• JOB ITEM: From the entries below, gather every line containing the string "more".

Saved data entries:
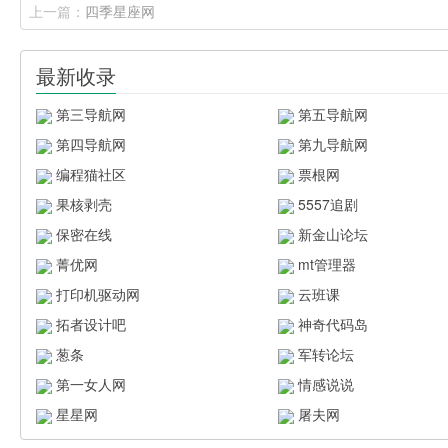
上一篇：
四季星座网
最新收录
第三导航网
第五导航网
第四导航网
第九导航网
编程猫社区
票根网
果核剥壳
5557追剧
保密在线
新金山论坛
菁优网
mt管理器
打印机驱动网
云班课
拓者设计吧
神奇代码岛
葱条
军转论坛
第一女人网
情感说说
星星网
屠夫网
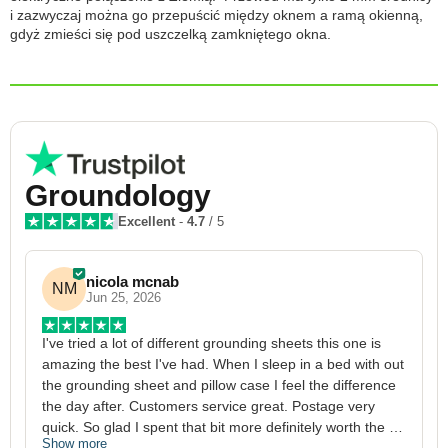
i zazwyczaj można go przepuścić między oknem a ramą okienną,
gdyż zmieści się pod uszczelką zamkniętego okna.
Groundology
Excellent
-
4.7
/ 5
nicola mcnab
NM
Jun 25, 2026
I've tried a lot of different grounding sheets this one is 
I
amazing the best I've had. When I sleep in a bed with out 
1
the grounding sheet and pillow case I feel the difference 
g
the day after. Customers service great. Postage very 
h
quick. So glad I spent that bit more definitely worth the 
w
Show more
S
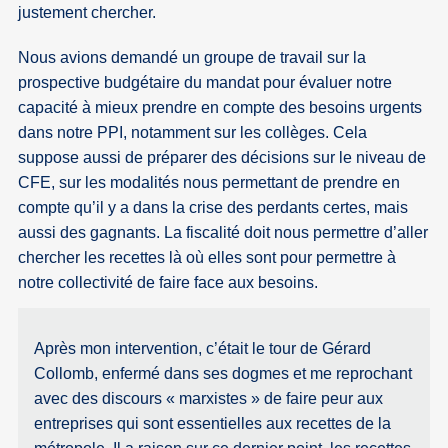
justement chercher.
Nous avions demandé un groupe de travail sur la
prospective budgétaire du mandat pour évaluer notre
capacité à mieux prendre en compte des besoins urgents
dans notre PPI, notamment sur les collèges. Cela
suppose aussi de préparer des décisions sur le niveau de
CFE, sur les modalités nous permettant de prendre en
compte qu’il y a dans la crise des perdants certes, mais
aussi des gagnants. La fiscalité doit nous permettre d’aller
chercher les recettes là où elles sont pour permettre à
notre collectivité de faire face aux besoins.
Après mon intervention, c’était le tour de Gérard
Collomb, enfermé dans ses dogmes et me reprochant
avec des discours « marxistes » de faire peur aux
entreprises qui sont essentielles aux recettes de la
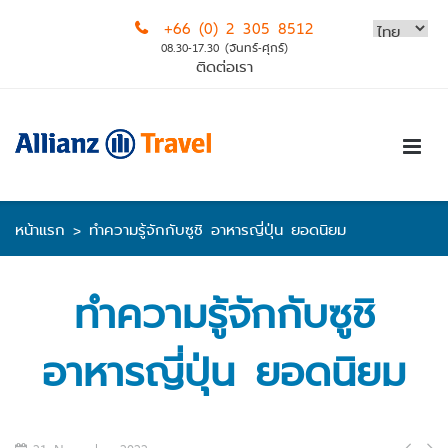
Skip
+66 (0) 2 305 8512
to
08.30-17.30 (จันทร์-ศุกร์)
content
ติดต่อเรา
หน้าแรก
>
ทำความรู้จักกับซูชิ อาหารญี่ปุ่น ยอดนิยม
ทำความรู้จักกับซูชิ
อาหารญี่ปุ่น ยอดนิยม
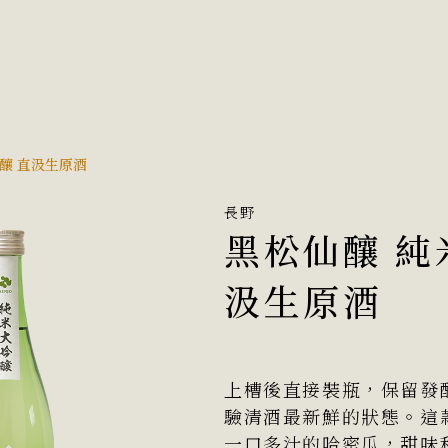
釀 直汲生原酒
長野
黑松仙釀 純
汲生原酒
上槽後直接裝瓶，保留發
驗清酒最新鮮的狀態。
這
一口多汁的哈密瓜，甜味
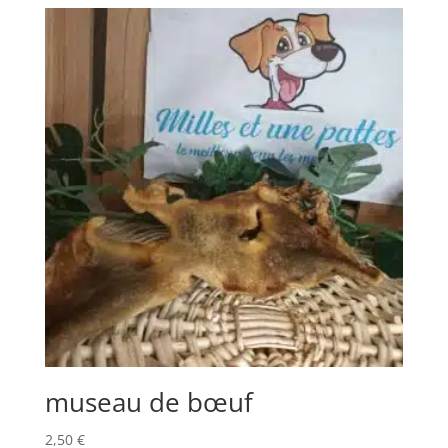
museau de bœuf
2,50
€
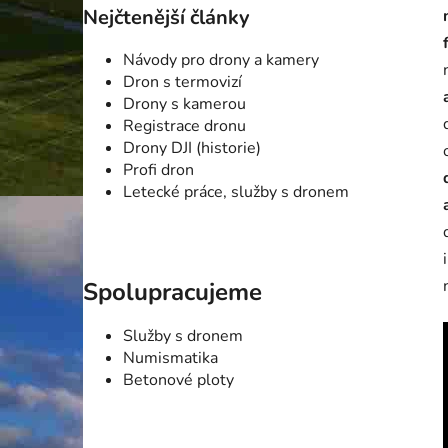
Nejčtenější články
Návody pro drony a kamery
Dron s termovizí
Drony s kamerou
Registrace dronu
Drony DJI (historie)
Profi dron
Letecké práce, služby s dronem
Spolupracujeme
Služby s dronem
Numismatika
Betonové ploty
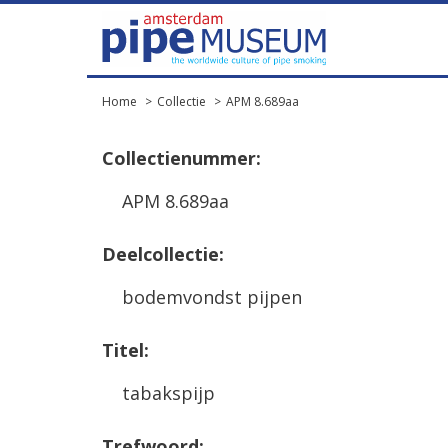
Home
Collectie
APM 8.689aa
Collectienummer:
APM 8.689aa
Deelcollectie:
bodemvondst pijpen
Titel:
tabakspijp
Trefwoord:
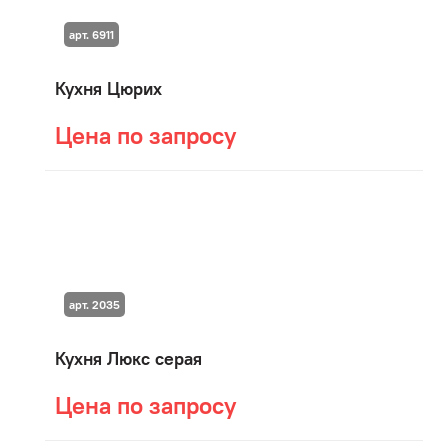
арт. 6911
Кухня Цюрих
Цена по запросу
арт. 2035
Кухня Люкс серая
Цена по запросу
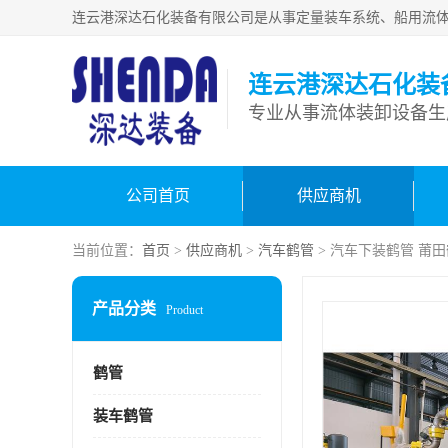
连云港深达石化装
公司首页
供应商机
当前位置：
首页
>
供应商机
>
汽车鹤管
> 汽车下装鹤管 莆
产品分类
Product
鹤管
装车鹤管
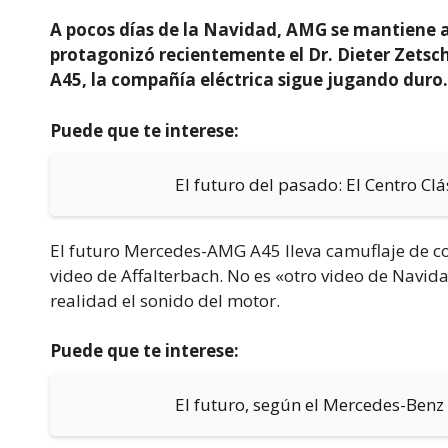
A pocos días de la Navidad, AMG se mantiene a
protagonizó recientemente el Dr. Dieter Zetsc
A45, la compañía eléctrica sigue jugando duro.
Puede que te interese:
El futuro del pasado: El Centro C
El futuro Mercedes-AMG A45 lleva camuflaje de colo
video de Affalterbach. No es «otro video de Navidad
realidad el sonido del motor.
Puede que te interese:
El futuro, según el Mercedes-Benz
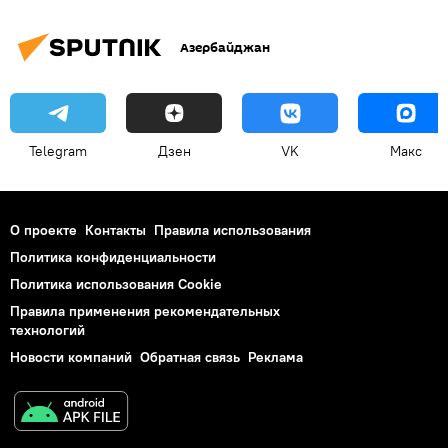
Азербайджан
Telegram
Дзен
VK
Макс
О проекте
Контакты
Правила использования
Политика конфиденциальности
Политика использования Cookie
Правила применения рекомендательных
технологий
Новости компаний
Обратная связь
Реклама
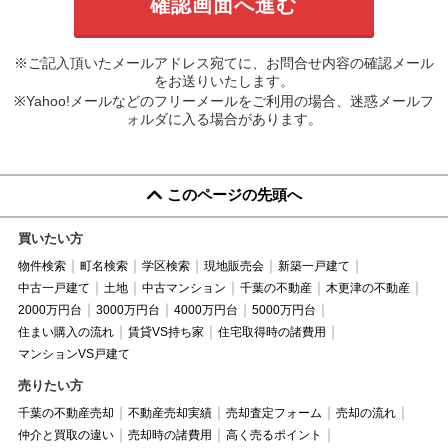
※ご記入頂いたメールアドレス宛てに、お問合せ内容の確認メール
をお送りいたします。
※Yahoo!メールなどのフリーメールをご利用の場合、迷惑メールフ
ォルダに入る場合があります。
このページの先頭へ
買いたい方
物件検索
町名検索
学区検索
現地販売会
新築一戸建て
中古一戸建て
土地
中古マンション
千葉の不動産
木更津の不動産
2000万円台
3000万円台
4000万円台
5000万円台
住まい購入の流れ
賃貸VS持ち家
住宅取得時の諸費用
マンションVS戸建て
売りたい方
千葉の不動産売却
不動産売却実績
売却査定フォーム
売却の流れ
仲介と買取の違い
売却時の諸費用
高く売るポイント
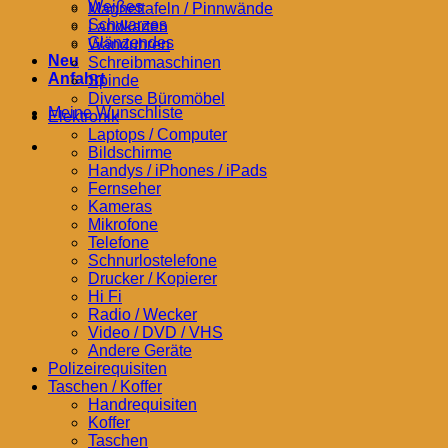
Weißes
Magnettafeln / Pinnwände
Schwarzes
Landkarten
Glänzendes
Wanduhren
Neu
Schreibmaschinen
Anfahrt
Spinde
Diverse Büromöbel
Meine Wunschliste
Elektronik
Laptops / Computer
Bildschirme
Handys / iPhones / iPads
Fernseher
Kameras
Mikrofone
Telefone
Schnurlostelefone
Drucker / Kopierer
Hi Fi
Radio / Wecker
Video / DVD / VHS
Andere Geräte
Polizeirequisiten
Taschen / Koffer
Handrequisiten
Koffer
Taschen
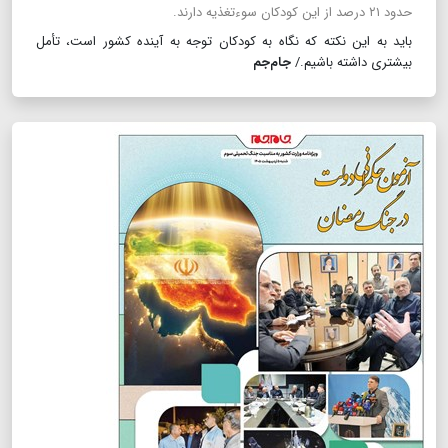
حدود ۲۱ درصد از این کودکان سوء‌تغذیه دارند.
باید به این نکته که نگاه به کودکان توجه به آینده کشور است، تأمل
بیشتری داشته باشیم./
جام‌جم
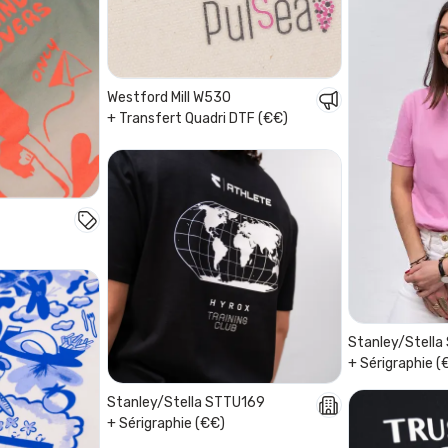
Westford Mill W530
+ Transfert Quadri DTF (€€)
Stanley/Stell
+ Sérigraphie (
Stanley/Stella STTU169
+ Sérigraphie (€€)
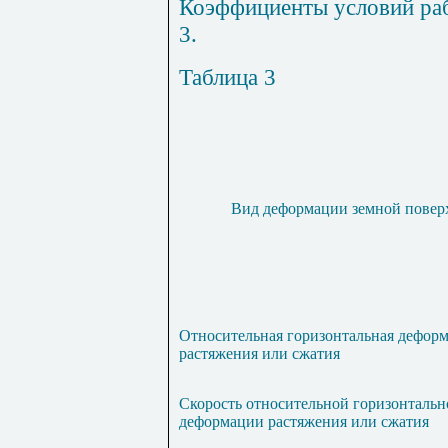
Коэффициенты условий раб
3.
Таблица 3
Вид деформации земной повер
Относительная горизонтальная дефор
растяжения или сжатия
Скорость относительной горизонтальн
деформации растяжения или сжатия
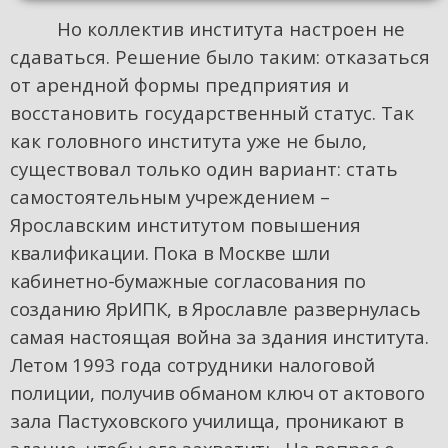
Но коллектив института настроен не
сдаваться. Решение было таким: отказаться
от арендной формы предприятия и
восстановить государственный статус. Так
как головного института уже не было,
существовал только один вариант: стать
самостоятельным учреждением –
Ярославским институтом повы
шения
квалификации. Пока в Москве шли
кабинетно-бумажные согласования по
созданию ЯрИПК, в Ярославле развернулась
самая настоящая война за здания института.
Летом 1993 года сотрудники налоговой
полиции, получив обманом ключ от актового
зала Пастуховского училища, проникают в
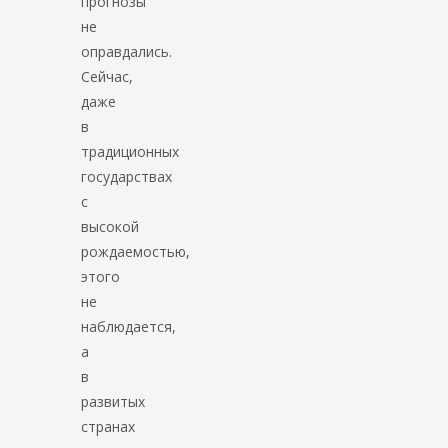
прогнозы
не
оправдались.
Сейчас,
даже
в
традиционных
государствах
с
высокой
рождаемостью,
этого
не
наблюдается,
а
в
развитых
странах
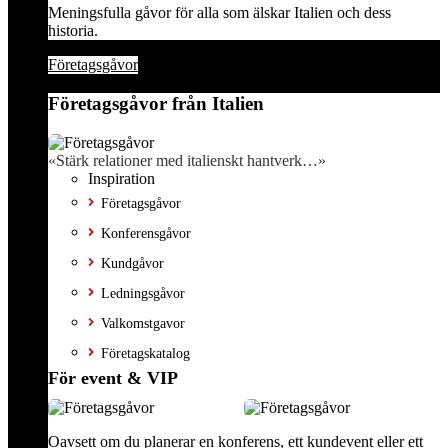
Meningsfulla gåvor för alla som älskar Italien och dess
historia.
Företagsgåvor
Företagsgåvor från Italien
«Stärk relationer med italienskt hantverk…»
Inspiration
Företagsgåvor
Konferensgåvor
Kundgåvor
Ledningsgåvor
Valkomstgavor
Företagskatalog
För event & VIP
Oavsett om du planerar en konferens, ett kundevent eller ett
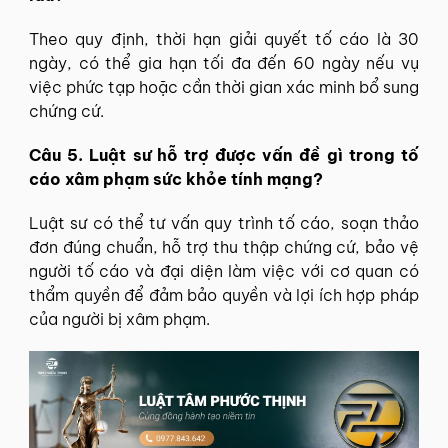
Theo quy định, thời hạn giải quyết tố cáo là 30
ngày, có thể gia hạn tối đa đến 60 ngày nếu vụ
việc phức tạp hoặc cần thời gian xác minh bổ sung
chứng cứ.
Câu 5. Luật sư hỗ trợ được vấn đề gì trong tố
cáo xâm phạm sức khỏe tính mạng?
Luật sư có thể tư vấn quy trình tố cáo, soạn thảo
đơn đúng chuẩn, hỗ trợ thu thập chứng cứ, bảo vệ
người tố cáo và đại diện làm việc với cơ quan có
thẩm quyền để đảm bảo quyền và lợi ích hợp pháp
của người bị xâm phạm.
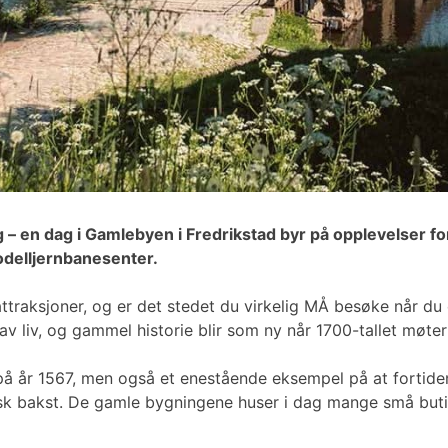
g – en dag i Gamlebyen i Fredrikstad byr på opplevelser fo
modelljernbanesenter.
traksjoner, og er det stedet du virkelig MÅ besøke når du 
av liv, og gammel historie blir som ny når 1700-tallet møter
å år 1567, men også et enestående eksempel på at fortiden 
ersk bakst. De gamle bygningene huser i dag mange små but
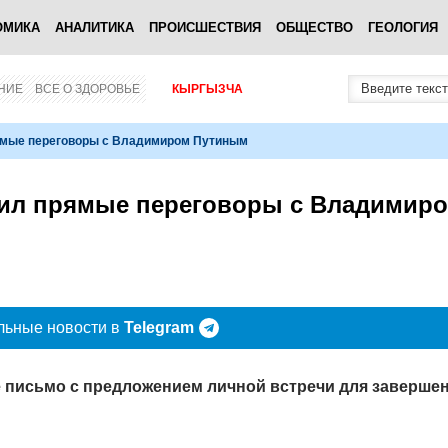
ОМИКА
АНАЛИТИКА
ПРОИСШЕСТВИЯ
ОБЩЕСТВО
ГЕОЛОГИЯ
НИЕ
ВСЕ О ЗДОРОВЬЕ
КЫРГЫЗЧА
ямые переговоры с Владимиром Путиным
сил прямые переговоры с Владимир
льные новости в
Telegram
 письмо с предложением личной встречи для заверше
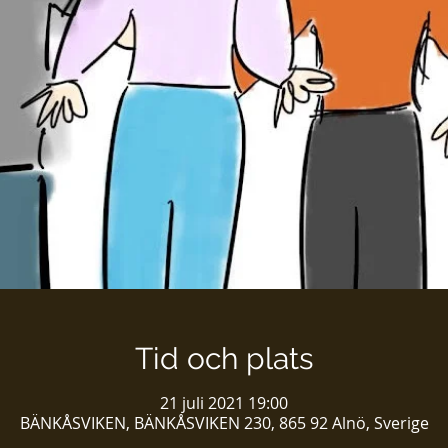
Tid och plats
21 juli 2021 19:00
BÄNKÅSVIKEN, BÄNKÅSVIKEN 230, 865 92 Alnö, Sverige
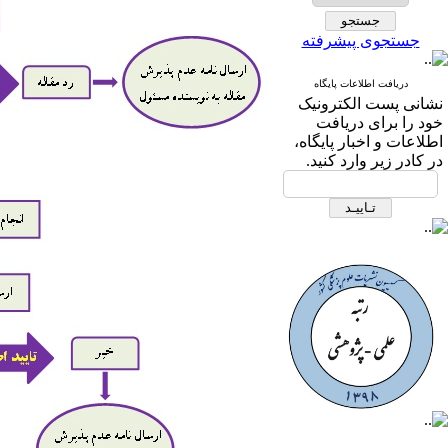
جستجوی پیشرفته
دریافت اطلاعات پایگاه
نشانی پست الکترونیک
خود را برای دریافت
اطلاعات و اخبار پایگاه،
در کادر زیر وارد کنید.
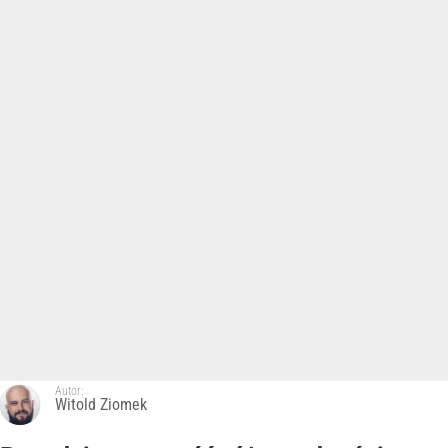
Autor:
Witold Ziomek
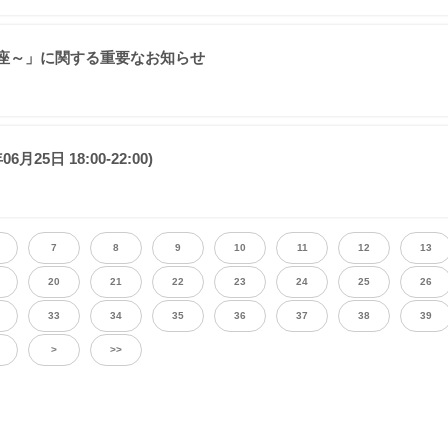
座～」に関する重要なお知らせ
5日 18:00-22:00)
7
8
9
10
11
12
13
20
21
22
23
24
25
26
33
34
35
36
37
38
39
>
>>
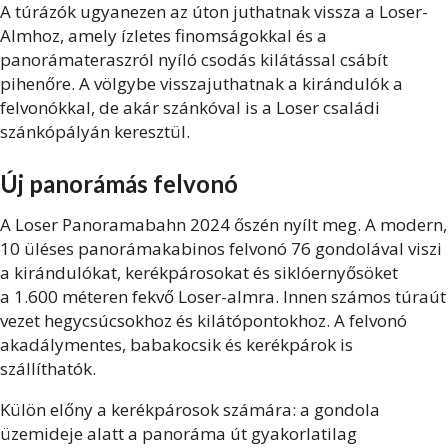
A túrázók ugyanezen az úton juthatnak vissza a Loser-
Almhoz, amely ízletes finomságokkal és a
panorámateraszról nyíló csodás kilátással csábít
pihenőre. A völgybe visszajuthatnak a kirándulók a
felvonókkal, de akár szánkóval is a Loser családi
szánkópályán keresztül.
Új panorámás felvonó
A Loser Panoramabahn 2024 őszén nyílt meg. A modern,
10 üléses panorámakabinos felvonó 76 gondolával viszi
a kirándulókat, kerékpárosokat és siklóernyősöket
a 1.600 méteren fekvő Loser-almra. Innen számos túraút
vezet hegycsúcsokhoz és kilátópontokhoz. A felvonó
akadálymentes, babakocsik és kerékpárok is
szállíthatók.
Külön előny a kerékpárosok számára: a gondola
üzemideje alatt a panoráma út gyakorlatilag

• TASK RESULT:
quick. So glad I spent that bit more definitely worth the 
Show more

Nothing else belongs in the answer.